▶ [Brief] Reproduce every record below exactly, with the pictures left out.

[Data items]
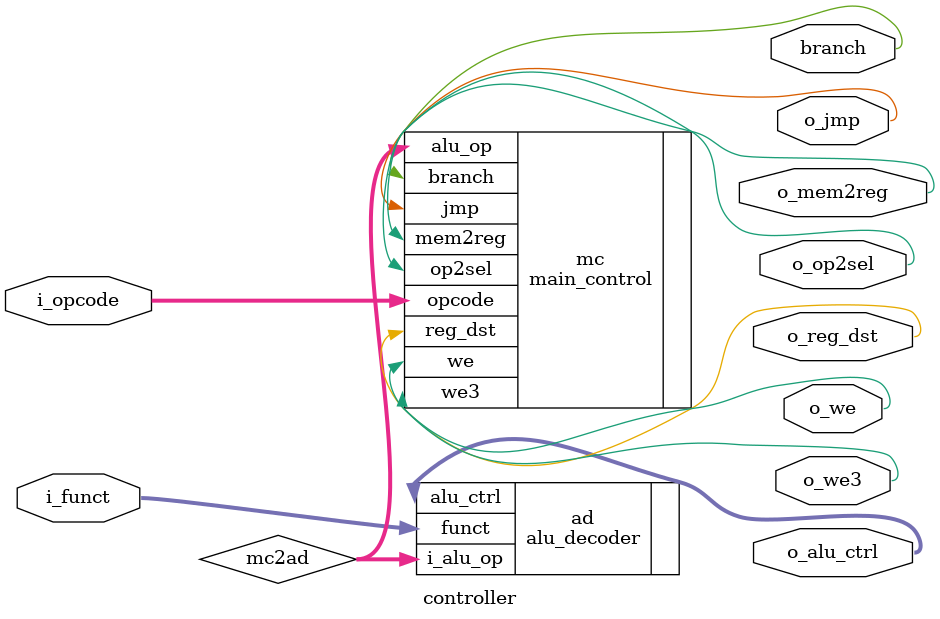
<source format=v>
module controller
(
  input [5:0] i_opcode, i_funct,
  output o_reg_dst, o_op2sel, o_mem2reg, o_we3, o_we, branch, o_jmp,
  output [2:0] o_alu_ctrl
);


  wire [1:0] mc2ad;
  
   main_control mc
  (
    .opcode(i_opcode),
    .reg_dst(o_reg_dst), 
	 .op2sel(o_op2sel),
	 .branch(branch), 
	 .jmp(o_jmp),
	 .mem2reg(o_mem2reg), 
	 .we3(o_we3), 
	 .we(o_we),
    .alu_op(mc2ad)
  );
  
  
   alu_decoder ad
  (
    .funct(i_funct),
    .i_alu_op(mc2ad),
    .alu_ctrl(o_alu_ctrl)
  );


endmodule 
</source>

▶ [Response area]
<source format=v>
module controller
(
  input [5:0] i_opcode, i_funct,
  output o_reg_dst, o_op2sel, o_mem2reg, o_we3, o_we, branch, o_jmp,
  output [2:0] o_alu_ctrl
);


  wire [1:0] mc2ad;
  
   main_control mc
  (
    .opcode(i_opcode),
    .reg_dst(o_reg_dst), 
	 .op2sel(o_op2sel),
	 .branch(branch), 
	 .jmp(o_jmp),
	 .mem2reg(o_mem2reg), 
	 .we3(o_we3), 
	 .we(o_we),
    .alu_op(mc2ad)
  );
  
  
   alu_decoder ad
  (
    .funct(i_funct),
    .i_alu_op(mc2ad),
    .alu_ctrl(o_alu_ctrl)
  );


endmodule 
</source>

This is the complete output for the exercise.